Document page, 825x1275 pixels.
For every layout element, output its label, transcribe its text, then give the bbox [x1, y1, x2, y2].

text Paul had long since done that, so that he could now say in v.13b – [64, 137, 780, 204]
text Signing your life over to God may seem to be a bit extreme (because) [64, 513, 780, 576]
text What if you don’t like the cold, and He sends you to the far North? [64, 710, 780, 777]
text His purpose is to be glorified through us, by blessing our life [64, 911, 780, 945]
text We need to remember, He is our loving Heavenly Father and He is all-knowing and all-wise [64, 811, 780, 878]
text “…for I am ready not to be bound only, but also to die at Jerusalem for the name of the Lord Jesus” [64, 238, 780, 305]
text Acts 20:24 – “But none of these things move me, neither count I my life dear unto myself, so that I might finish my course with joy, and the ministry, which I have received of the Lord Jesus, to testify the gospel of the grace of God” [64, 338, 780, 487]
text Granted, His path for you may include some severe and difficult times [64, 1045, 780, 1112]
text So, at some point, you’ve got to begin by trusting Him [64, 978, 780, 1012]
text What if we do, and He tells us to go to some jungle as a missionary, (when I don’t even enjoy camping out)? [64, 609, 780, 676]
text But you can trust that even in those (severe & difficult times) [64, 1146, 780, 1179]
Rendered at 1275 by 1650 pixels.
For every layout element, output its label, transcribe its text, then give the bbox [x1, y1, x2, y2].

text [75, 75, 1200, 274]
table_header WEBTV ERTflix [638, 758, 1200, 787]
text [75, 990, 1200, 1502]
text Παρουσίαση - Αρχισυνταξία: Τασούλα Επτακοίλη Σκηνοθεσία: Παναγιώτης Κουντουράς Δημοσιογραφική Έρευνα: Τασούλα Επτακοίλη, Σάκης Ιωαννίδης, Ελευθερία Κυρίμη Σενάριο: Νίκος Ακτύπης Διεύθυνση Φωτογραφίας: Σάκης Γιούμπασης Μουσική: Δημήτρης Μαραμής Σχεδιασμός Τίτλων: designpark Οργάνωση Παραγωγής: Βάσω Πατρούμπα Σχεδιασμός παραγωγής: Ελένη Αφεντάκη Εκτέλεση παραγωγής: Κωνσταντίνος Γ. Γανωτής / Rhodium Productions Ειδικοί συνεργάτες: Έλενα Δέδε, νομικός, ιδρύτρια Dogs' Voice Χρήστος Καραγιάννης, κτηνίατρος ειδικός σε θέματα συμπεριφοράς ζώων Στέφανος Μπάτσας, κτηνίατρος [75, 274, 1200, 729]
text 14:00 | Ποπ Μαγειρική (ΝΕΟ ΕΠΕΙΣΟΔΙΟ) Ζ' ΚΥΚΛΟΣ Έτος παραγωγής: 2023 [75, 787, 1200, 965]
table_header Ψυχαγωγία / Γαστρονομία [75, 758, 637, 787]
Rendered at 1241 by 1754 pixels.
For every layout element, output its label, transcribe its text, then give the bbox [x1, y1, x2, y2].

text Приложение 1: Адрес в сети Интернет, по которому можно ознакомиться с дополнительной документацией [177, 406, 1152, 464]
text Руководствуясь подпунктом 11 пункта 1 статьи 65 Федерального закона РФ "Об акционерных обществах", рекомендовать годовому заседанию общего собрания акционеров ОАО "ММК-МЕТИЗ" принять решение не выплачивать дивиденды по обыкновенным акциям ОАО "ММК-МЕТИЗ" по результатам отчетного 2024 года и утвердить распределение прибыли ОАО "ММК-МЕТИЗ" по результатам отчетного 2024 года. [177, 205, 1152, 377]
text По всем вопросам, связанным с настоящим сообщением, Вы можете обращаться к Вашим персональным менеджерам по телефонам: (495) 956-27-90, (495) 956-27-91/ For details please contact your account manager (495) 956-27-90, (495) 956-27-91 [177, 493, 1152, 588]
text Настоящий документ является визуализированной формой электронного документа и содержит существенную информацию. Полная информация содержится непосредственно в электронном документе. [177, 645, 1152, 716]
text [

* [Written task] Reproduce all of the entries word for word.

* [Task output]
Document page, 825x1275 pixels.
For every layout element, output its label, transcribe its text, then give the bbox [x1, y1, x2, y2].

text Paul had long since done that, so that he could now say in v.13b – [64, 137, 780, 204]
text Signing your life over to God may seem to be a bit extreme (because) [64, 513, 780, 576]
text What if you don’t like the cold, and He sends you to the far North? [64, 710, 780, 777]
text His purpose is to be glorified through us, by blessing our life [64, 911, 780, 945]
text We need to remember, He is our loving Heavenly Father and He is all-knowing and all-wise [64, 811, 780, 878]
text “…for I am ready not to be bound only, but also to die at Jerusalem for the name of the Lord Jesus” [64, 238, 780, 305]
text Acts 20:24 – “But none of these things move me, neither count I my life dear unto myself, so that I might finish my course with joy, and the ministry, which I have received of the Lord Jesus, to testify the gospel of the grace of God” [64, 338, 780, 487]
text Granted, His path for you may include some severe and difficult times [64, 1045, 780, 1112]
text So, at some point, you’ve got to begin by trusting Him [64, 978, 780, 1012]
text What if we do, and He tells us to go to some jungle as a missionary, (when I don’t even enjoy camping out)? [64, 609, 780, 676]
text But you can trust that even in those (severe & difficult times) [64, 1146, 780, 1179]
Rendered at 1275 by 1650 pixels.
For every layout element, output its label, transcribe its text, then give the bbox [x1, y1, x2, y2].

text [75, 75, 1200, 274]
table_header WEBTV ERTflix [638, 758, 1200, 787]
text [75, 990, 1200, 1502]
text Παρουσίαση - Αρχισυνταξία: Τασούλα Επτακοίλη Σκηνοθεσία: Παναγιώτης Κουντουράς Δημοσιογραφική Έρευνα: Τασούλα Επτακοίλη, Σάκης Ιωαννίδης, Ελευθερία Κυρίμη Σενάριο: Νίκος Ακτύπης Διεύθυνση Φωτογραφίας: Σάκης Γιούμπασης Μουσική: Δημήτρης Μαραμής Σχεδιασμός Τίτλων: designpark Οργάνωση Παραγωγής: Βάσω Πατρούμπα Σχεδιασμός παραγωγής: Ελένη Αφεντάκη Εκτέλεση παραγωγής: Κωνσταντίνος Γ. Γανωτής / Rhodium Productions Ειδικοί συνεργάτες: Έλενα Δέδε, νομικός, ιδρύτρια Dogs' Voice Χρήστος Καραγιάννης, κτηνίατρος ειδικός σε θέματα συμπεριφοράς ζώων Στέφανος Μπάτσας, κτηνίατρος [75, 274, 1200, 729]
text 14:00 | Ποπ Μαγειρική (ΝΕΟ ΕΠΕΙΣΟΔΙΟ) Ζ' ΚΥΚΛΟΣ Έτος παραγωγής: 2023 [75, 787, 1200, 965]
table_header Ψυχαγωγία / Γαστρονομία [75, 758, 637, 787]
Rendered at 1241 by 1754 pixels.
For every layout element, output its label, transcribe its text, then give the bbox [x1, y1, x2, y2].

text Приложение 1: Адрес в сети Интернет, по которому можно ознакомиться с дополнительной документацией [177, 406, 1152, 464]
text Руководствуясь подпунктом 11 пункта 1 статьи 65 Федерального закона РФ "Об акционерных обществах", рекомендовать годовому заседанию общего собрания акционеров ОАО "ММК-МЕТИЗ" принять решение не выплачивать дивиденды по обыкновенным акциям ОАО "ММК-МЕТИЗ" по результатам отчетного 2024 года и утвердить распределение прибыли ОАО "ММК-МЕТИЗ" по результатам отчетного 2024 года. [177, 205, 1152, 377]
text По всем вопросам, связанным с настоящим сообщением, Вы можете обращаться к Вашим персональным менеджерам по телефонам: (495) 956-27-90, (495) 956-27-91/ For details please contact your account manager (495) 956-27-90, (495) 956-27-91 [177, 493, 1152, 588]
text Настоящий документ является визуализированной формой электронного документа и содержит существенную информацию. Полная информация содержится непосредственно в электронном документе. [177, 645, 1152, 716]
text [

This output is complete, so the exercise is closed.